– Если мы останемся в долине, – отозвался ее муж, – мы все умрем в ближайшие годы. Это даже не предположение, это будет совершенно точно. Так зачем ставить это на голосование?
– Ты должен позволить людям решать.
– А что, если они…
– Ты должен позволить людям решать.
– Люди могут принять неправильное решение.
– Это верно, но ты должен понять, какого рода лидером ты собираешься быть.
– Я знаю, какое решение будет правильным, Тереза.
– Так донеси до них свою мысль.
– Это трудно сделать. Это рискованно. И что случится, если они сделают неправильный выбор? Ведь даже ты колеблешься!
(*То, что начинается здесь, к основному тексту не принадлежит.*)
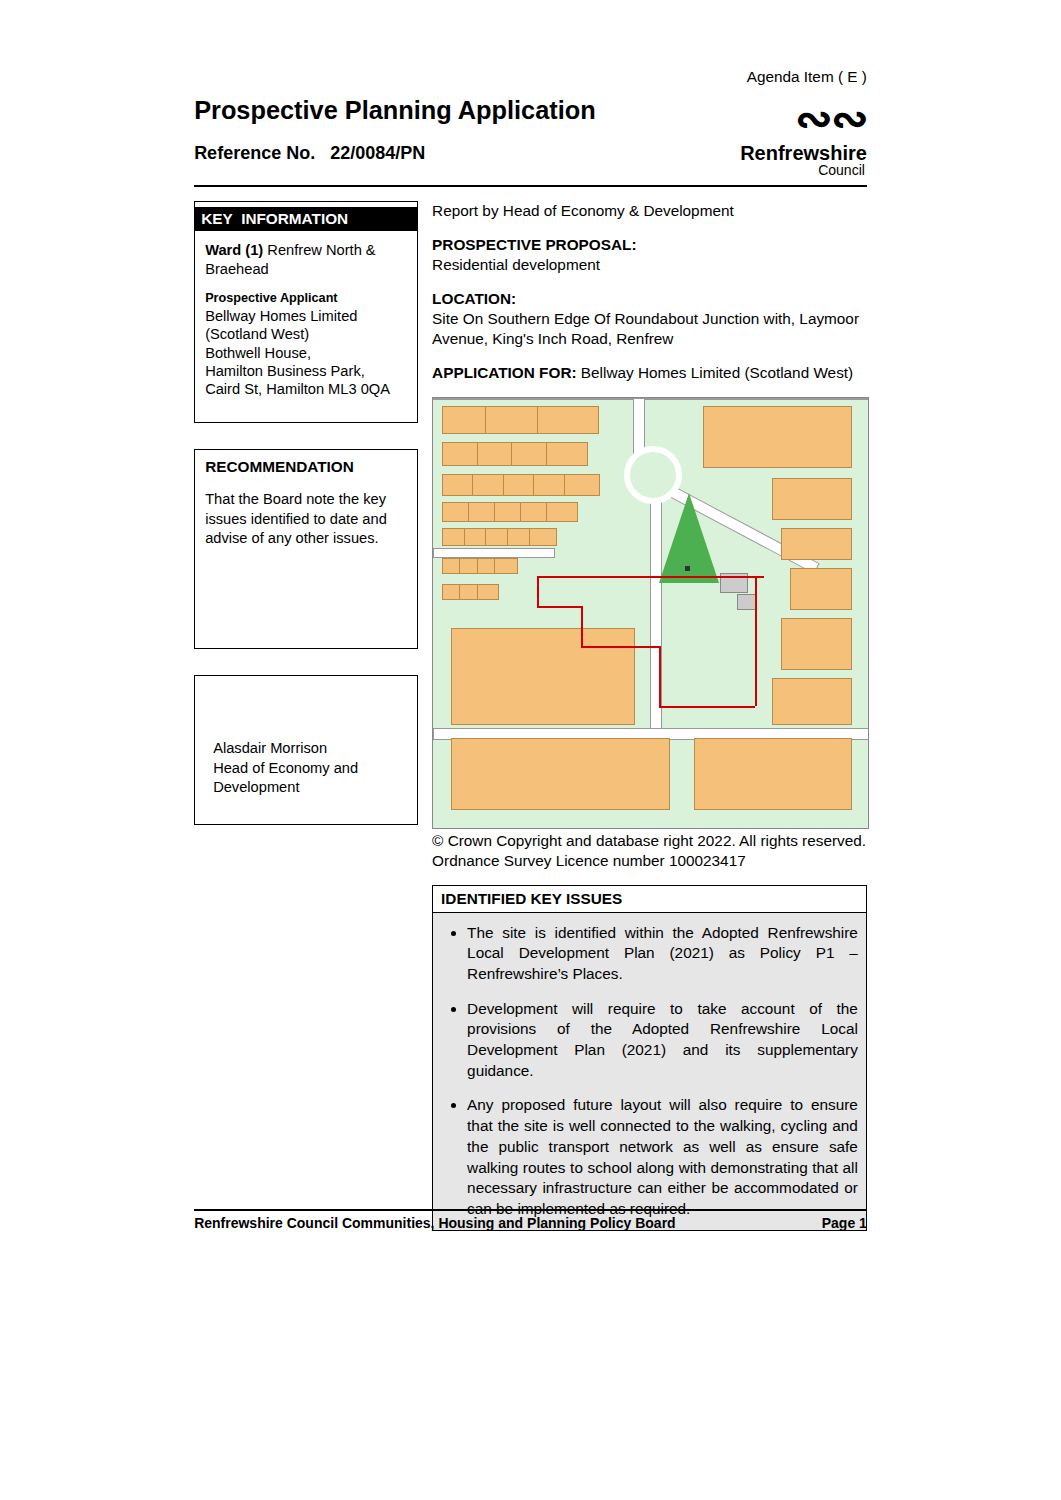Agenda Item ( E )
Prospective Planning Application
Reference No. 22/0084/PN
∾∾ Renfrewshire Council
KEY INFORMATION
Ward (1) Renfrew North & Braehead
Prospective Applicant
Bellway Homes Limited (Scotland West)
Bothwell House,
Hamilton Business Park,
Caird St, Hamilton ML3 0QA
RECOMMENDATION
That the Board note the key issues identified to date and advise of any other issues.
Alasdair Morrison
Head of Economy and Development
Report by Head of Economy & Development
PROSPECTIVE PROPOSAL:
Residential development
LOCATION:
Site On Southern Edge Of Roundabout Junction with, Laymoor Avenue, King's Inch Road, Renfrew
APPLICATION FOR: Bellway Homes Limited (Scotland West)
© Crown Copyright and database right 2022. All rights reserved. Ordnance Survey Licence number 100023417
IDENTIFIED KEY ISSUES
The site is identified within the Adopted Renfrewshire Local Development Plan (2021) as Policy P1 – Renfrewshire’s Places.
Development will require to take account of the provisions of the Adopted Renfrewshire Local Development Plan (2021) and its supplementary guidance.
Any proposed future layout will also require to ensure that the site is well connected to the walking, cycling and the public transport network as well as ensure safe walking routes to school along with demonstrating that all necessary infrastructure can either be accommodated or can be implemented as required.
Renfrewshire Council Communities, Housing and Planning Policy Board Page 1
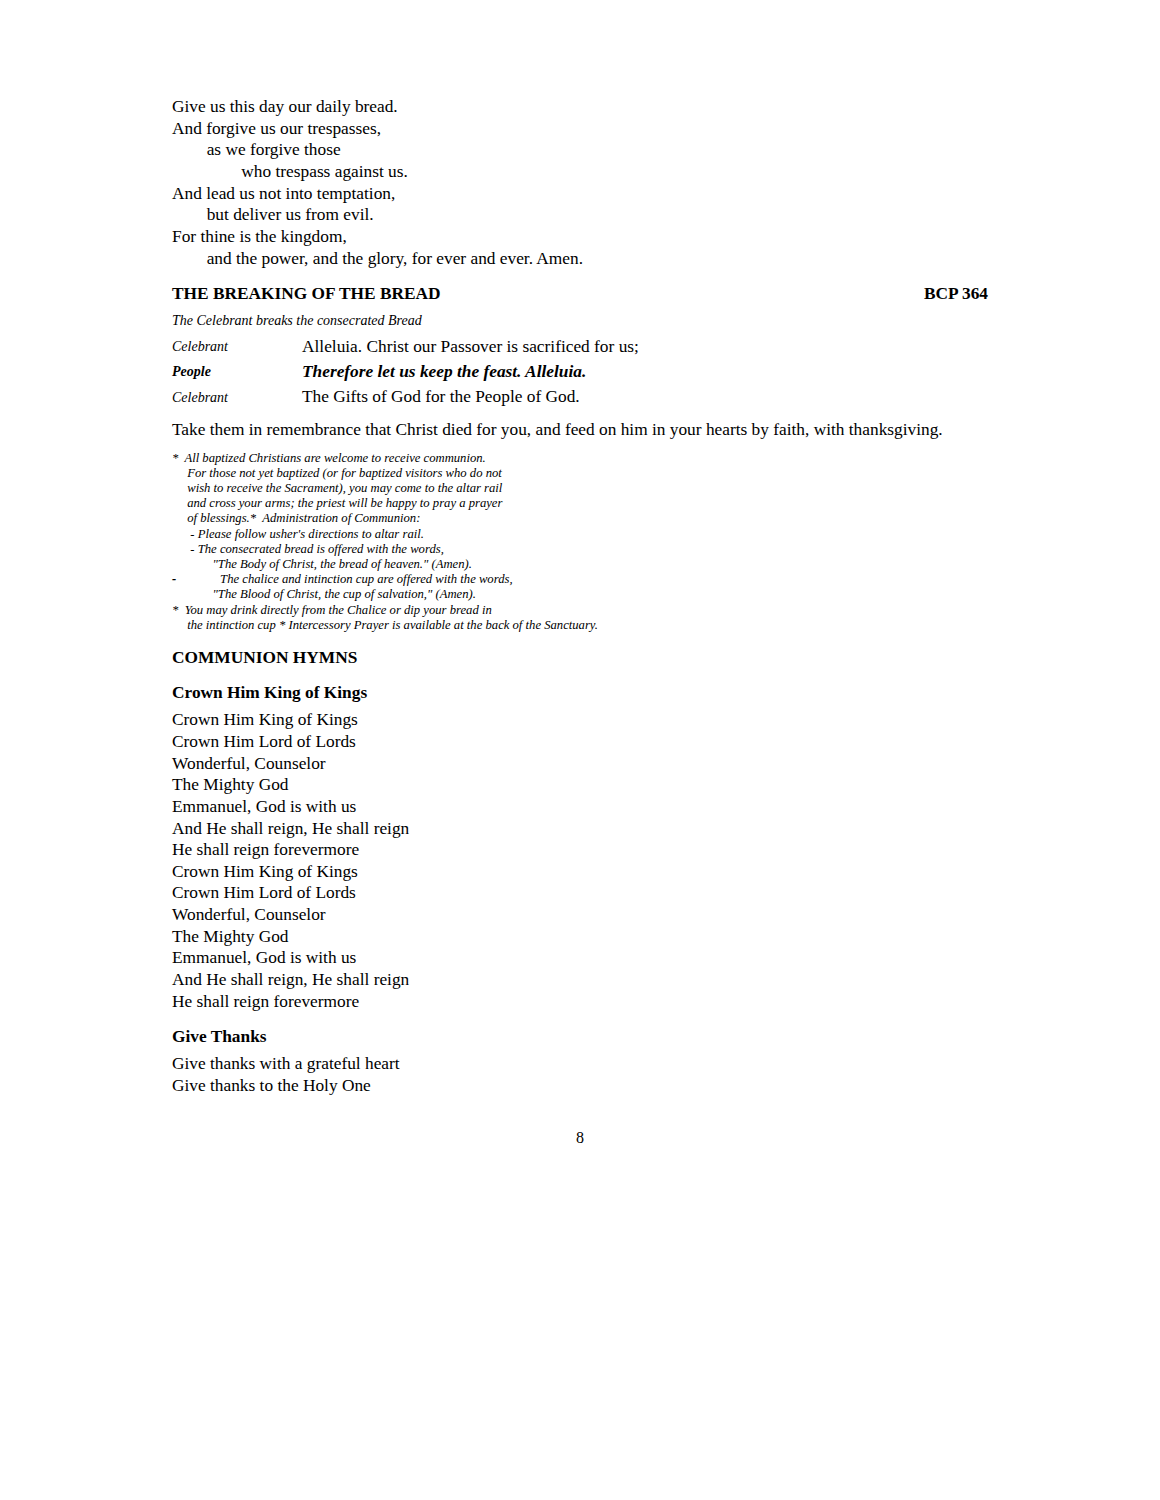Give us this day our daily bread.
And forgive us our trespasses,
as we forgive those
who trespass against us.
And lead us not into temptation,
but deliver us from evil.
For thine is the kingdom,
and the power, and the glory, for ever and ever. Amen.
THE BREAKING OF THE BREAD BCP 364
The Celebrant breaks the consecrated Bread
Celebrant
Alleluia. Christ our Passover is sacrificed for us;
People
Therefore let us keep the feast. Alleluia.
Celebrant
The Gifts of God for the People of God.
Take them in remembrance that Christ died for you, and feed on him in your hearts by faith, with thanksgiving.
* All baptized Christians are welcome to receive communion.
For those not yet baptized (or for baptized visitors who do not
wish to receive the Sacrament), you may come to the altar rail
and cross your arms; the priest will be happy to pray a prayer
of blessings.* Administration of Communion:
- Please follow usher's directions to altar rail.
- The consecrated bread is offered with the words,
"The Body of Christ, the bread of heaven." (Amen).
-
The chalice and intinction cup are offered with the words,
"The Blood of Christ, the cup of salvation," (Amen).
* You may drink directly from the Chalice or dip your bread in
the intinction cup * Intercessory Prayer is available at the back of the Sanctuary.
COMMUNION HYMNS
Crown Him King of Kings
Crown Him King of Kings
Crown Him Lord of Lords
Wonderful, Counselor
The Mighty God
Emmanuel, God is with us
And He shall reign, He shall reign
He shall reign forevermore
Crown Him King of Kings
Crown Him Lord of Lords
Wonderful, Counselor
The Mighty God
Emmanuel, God is with us
And He shall reign, He shall reign
He shall reign forevermore
Give Thanks
Give thanks with a grateful heart
Give thanks to the Holy One
8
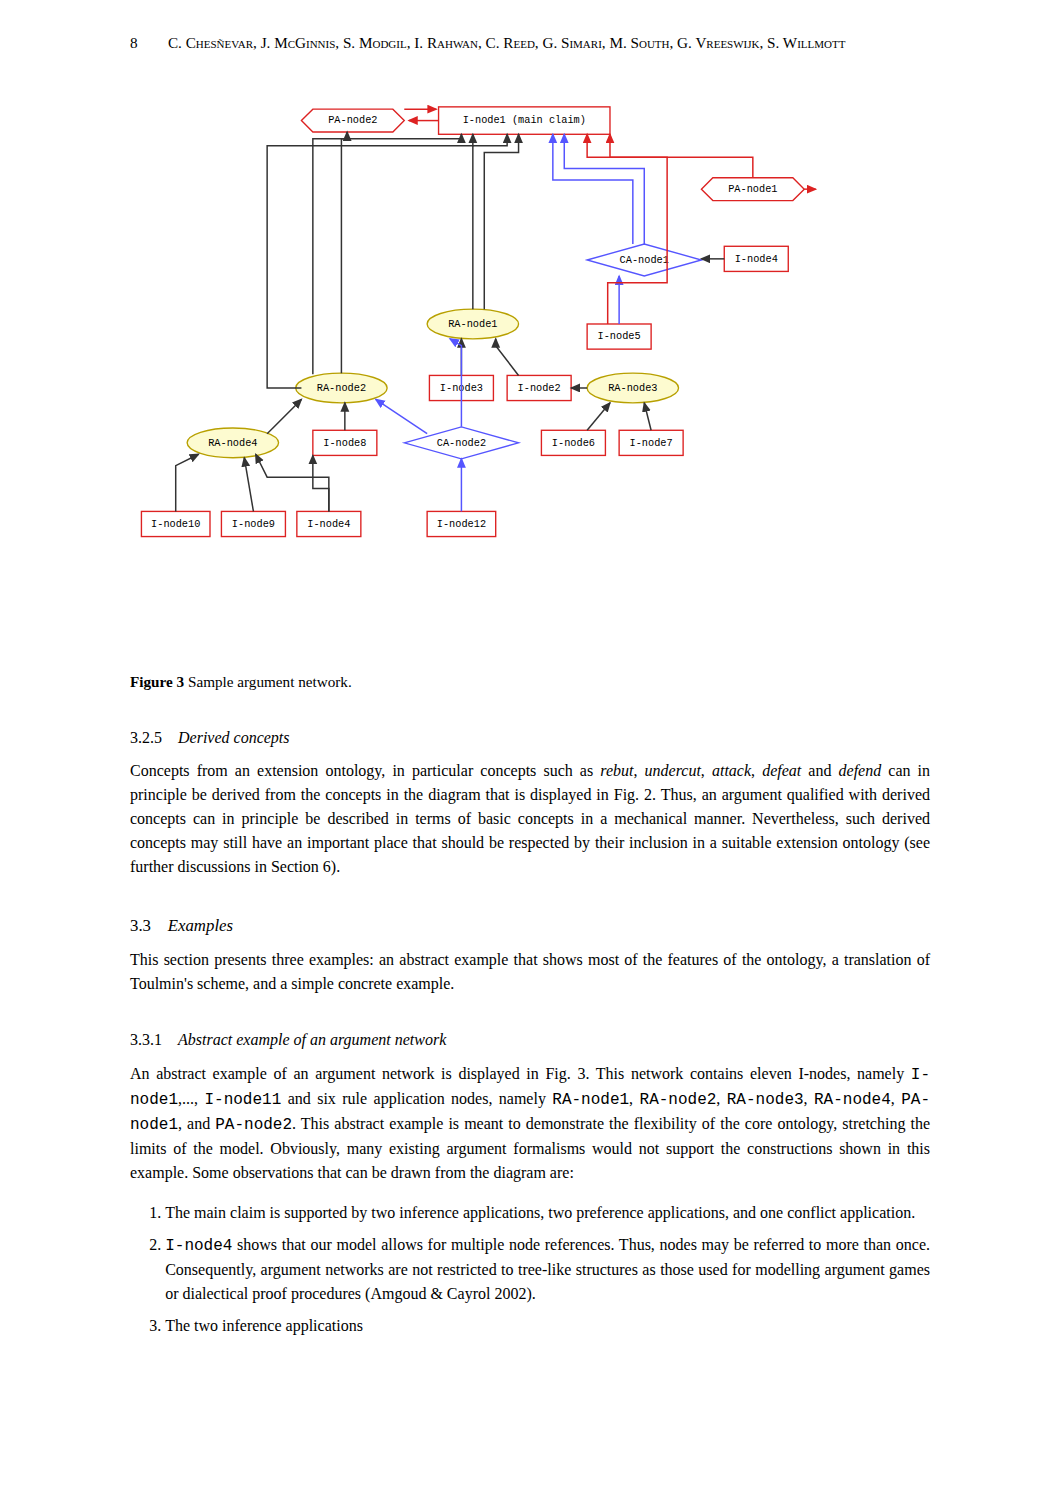8 C. Chesñevar, J. McGinnis, S. Modgil, I. Rahwan, C. Reed, G. Simari, M. South, G. Vreeswijk, S. Willmott
PA-node2 I-node1 (main claim) PA-node1 CA-node1 I-node4 I-node5 RA-node1 RA-node2 I-node3 I-node2 RA-node3 RA-node4 I-node8 CA-node2 I-node6 I-node7 I-node10 I-node9 I-node4 I-node12
Figure 3 Sample argument network.
3.2.5 Derived concepts
Concepts from an extension ontology, in particular concepts such as rebut, undercut, attack, defeat and defend can in principle be derived from the concepts in the diagram that is displayed in Fig. 2. Thus, an argument qualified with derived concepts can in principle be described in terms of basic concepts in a mechanical manner. Nevertheless, such derived concepts may still have an important place that should be respected by their inclusion in a suitable extension ontology (see further discussions in Section 6).
3.3 Examples
This section presents three examples: an abstract example that shows most of the features of the ontology, a translation of Toulmin's scheme, and a simple concrete example.
3.3.1 Abstract example of an argument network
An abstract example of an argument network is displayed in Fig. 3. This network contains eleven I-nodes, namely I-node1,..., I-node11 and six rule application nodes, namely RA-node1, RA-node2, RA-node3, RA-node4, PA-node1, and PA-node2. This abstract example is meant to demonstrate the flexibility of the core ontology, stretching the limits of the model. Obviously, many existing argument formalisms would not support the constructions shown in this example. Some observations that can be drawn from the diagram are:
The main claim is supported by two inference applications, two preference applications, and one conflict application.
I-node4 shows that our model allows for multiple node references. Thus, nodes may be referred to more than once. Consequently, argument networks are not restricted to tree-like structures as those used for modelling argument games or dialectical proof procedures (Amgoud & Cayrol 2002).
The two inference applications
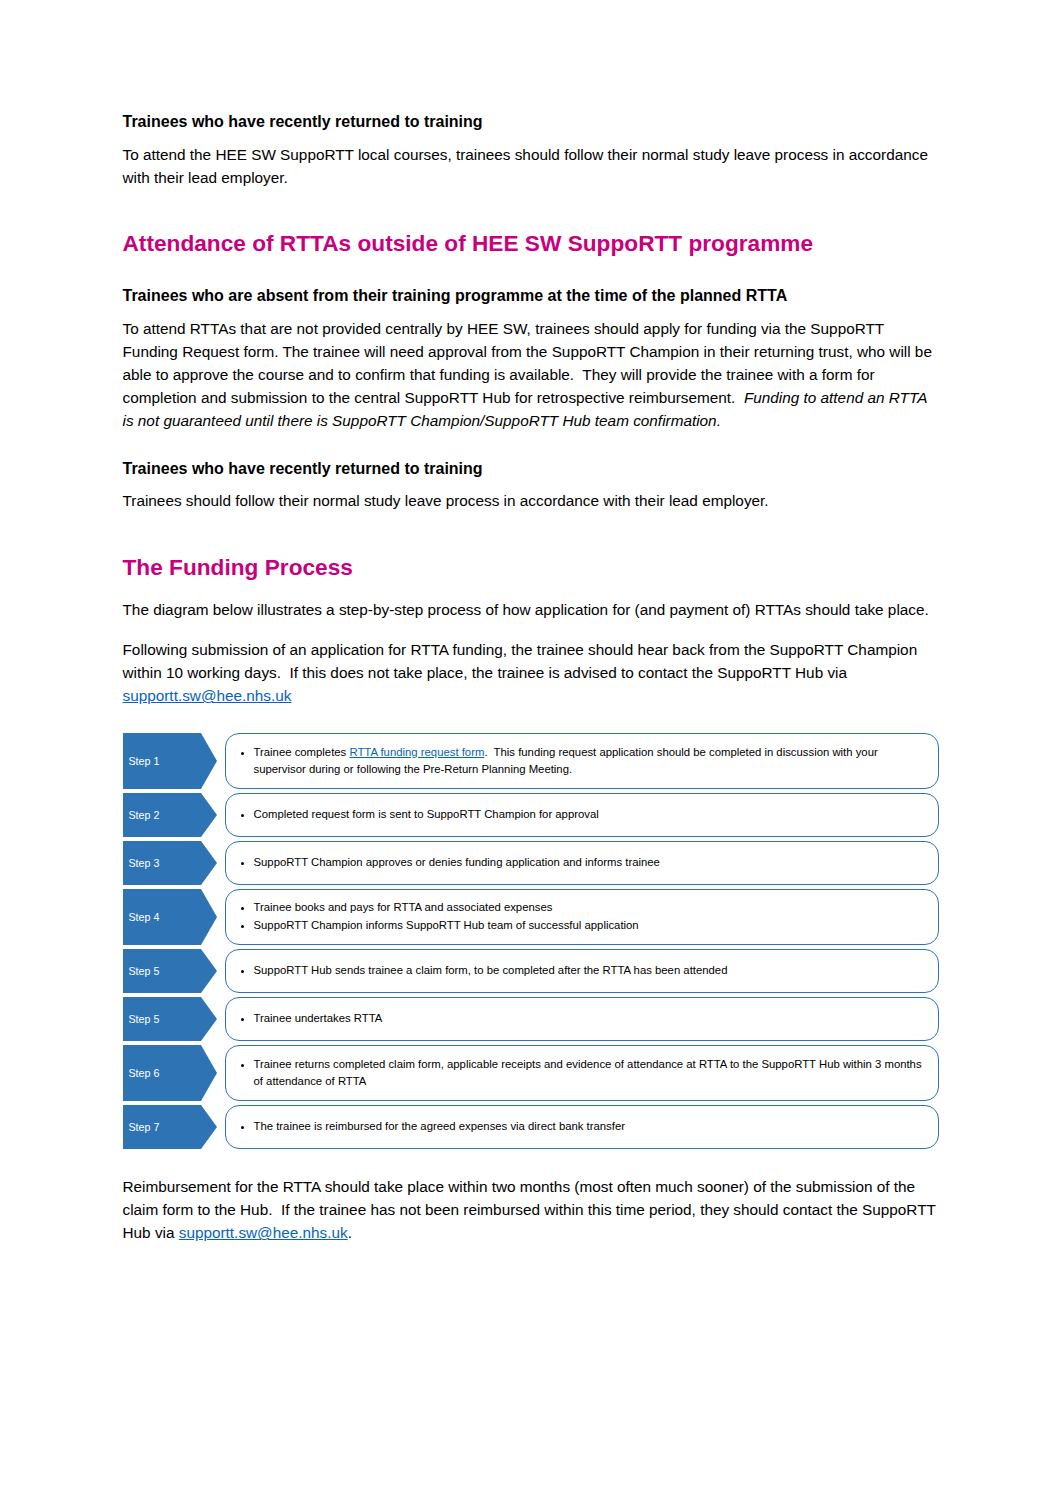Trainees who have recently returned to training
To attend the HEE SW SuppoRTT local courses, trainees should follow their normal study leave process in accordance with their lead employer.
Attendance of RTTAs outside of HEE SW SuppoRTT programme
Trainees who are absent from their training programme at the time of the planned RTTA
To attend RTTAs that are not provided centrally by HEE SW, trainees should apply for funding via the SuppoRTT Funding Request form. The trainee will need approval from the SuppoRTT Champion in their returning trust, who will be able to approve the course and to confirm that funding is available. They will provide the trainee with a form for completion and submission to the central SuppoRTT Hub for retrospective reimbursement. Funding to attend an RTTA is not guaranteed until there is SuppoRTT Champion/SuppoRTT Hub team confirmation.
Trainees who have recently returned to training
Trainees should follow their normal study leave process in accordance with their lead employer.
The Funding Process
The diagram below illustrates a step-by-step process of how application for (and payment of) RTTAs should take place.
Following submission of an application for RTTA funding, the trainee should hear back from the SuppoRTT Champion within 10 working days. If this does not take place, the trainee is advised to contact the SuppoRTT Hub via supportt.sw@hee.nhs.uk
Step 1
Trainee completes RTTA funding request form. This funding request application should be completed in discussion with your supervisor during or following the Pre-Return Planning Meeting.
Step 2
Completed request form is sent to SuppoRTT Champion for approval
Step 3
SuppoRTT Champion approves or denies funding application and informs trainee
Step 4
Trainee books and pays for RTTA and associated expenses
SuppoRTT Champion informs SuppoRTT Hub team of successful application
Step 5
SuppoRTT Hub sends trainee a claim form, to be completed after the RTTA has been attended
Step 5
Trainee undertakes RTTA
Step 6
Trainee returns completed claim form, applicable receipts and evidence of attendance at RTTA to the SuppoRTT Hub within 3 months of attendance of RTTA
Step 7
The trainee is reimbursed for the agreed expenses via direct bank transfer
Reimbursement for the RTTA should take place within two months (most often much sooner) of the submission of the claim form to the Hub. If the trainee has not been reimbursed within this time period, they should contact the SuppoRTT Hub via supportt.sw@hee.nhs.uk.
– Может, и так, но это будет наш неправильный выбор, милый. Если ты хочешь силой заставить людей следовать за тобой, тогда какой смысл вообще был говорить им правду о Заплутавших Соснах?
– Я спровоцировал все это, – промолвил Итан. – Все эти смерти, это страдание и потери. Я перевернул наши жизни вверх дном, и теперь я просто хочу исправить это.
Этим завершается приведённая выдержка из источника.